I bought a giant plastic cat box and coir — worse comes to worse, I’ll replant cabbage stems and herbs and lettuce seed and we’ll get our fresh greens from that and sprouts.  We laid in a big supply of salad sprouts and greens seeds in the fall, just in case things got testy this winter. 

So I finished my due diligence yesterday, just ahead of the curve, and will stay home now until something rousts me out.  We got a mini-blizzard and the snow is piled up again over my head. Even a moose would have to “swim” for it.  For those of us who prepared ahead this is nothing so scary or terrible so long as the fuel trucks keep running and the electricity stays on.  Some of us are even prepared for those eventualities. I have an old-fashioned hand water pump in the front yard and lots of different alternative heat sources– more than enough to get the research team through what is left of this winter. 

For others, it’s terrifying both because of the prices of everything and the scarcity of anything to buy.  There’s that moment when you are standing there with a pocketful of money, and there’s simply nothing that you need that you can buy.   Or you are standing there forced to make a choice between a $7 loaf of bread or a $10 gallon of milk.  A can of pinto beans, if you can find one, was at $1.80 “on sale” yesterday.  That’s an .81 increase — in less than two weeks.  I saw a can of tomato sauce for $2.46…. Our cost of living here is higher than high at the best of times, but this is already like twice the normal cost and people who were struggling before are now officially underwater.  

The situation for the animals is potentially a lot worse than for people.  I prepared for our animals, too, so they will be okay, but with so many people scrambling to save themselves, the animals come second, if at all.  That goes for farm animals as well as pets.  One of my first moves was to haul in chicken feed and brewer’s yeast and other supplies for the young chicks and turkeys being sharecropped for our Law Team, but I could tell that most people aren’t thinking of those needs — yet.  The spring displays of seeds are still standing pretty much unmolested, but that won’t last, either, if this mess drags on; there won’t be a seed potato or packet of carrot seeds from here to Seattle. 

I am trying to get some of the locals organized to set up a “safe transaction zone” where people who barter things online can meet in a policed parking lot and exchange goods without fear of being bushwhacked.  Barter is what comes next.  Might as well make it as safe as we can for people. 

So here we are, at the end of one of the world’s longest and most fragile supply lines.  God has a good sense of humor.  My family was wise and prepared, not only for itself, but for vulnerable elders and animals, too.  That is some comfort for sure.  Being an “ant” has its own rewards.  I remember the sacrifices made to establish and maintain a food pantry and put in an extra well and figure out relationships with farmers and all the rest of it.  I also remember how people used to smirk at me and cock their heads.  They aren’t smirking now. 
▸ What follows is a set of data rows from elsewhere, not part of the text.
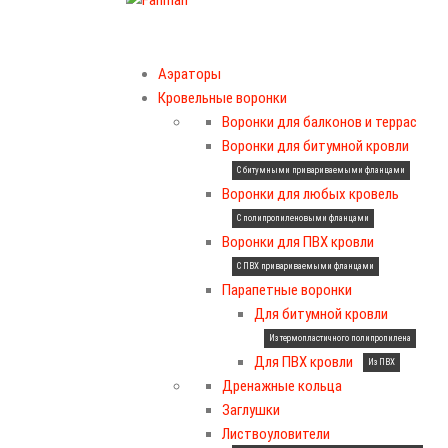
Аэраторы
Кровельные воронки
Воронки для балконов и террас
Воронки для битумной кровли
С битумными привариваемыми фланцами
Воронки для любых кровель
С полипропиленовыми фланцами
Воронки для ПВХ кровли
С ПВХ привариваемыми фланцами
Парапетные воронки
Для битумной кровли
Из термопластичного полипропилена
Для ПВХ кровли
Из ПВХ
Дренажные кольца
Заглушки
Листвоуловители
Hopefully there are enough people in Alaska who prepared enough in advance to make a difference and keep the barter chain going. Over the counter drugs will be in short supply soon — analgesics, bandaids, bandages, first aid creams — all the stuff of a family medicine chest.  Most people here aren’t thinking of that yet, either, but they will.  The local herb store closed shop “until April 1” — which could easily turn into “May 1” and “June 1” and….  so I am glad that I already had my supply of essential oils and gelatin capsules and herb teas packed away for a rainy day. 

As for me and we, we are snugged down tight, the sun is breaking through the clouds here and there, and I am going to clean house and bake bread this afternoon—- in between correspondence and work on all the various projects we have in hand.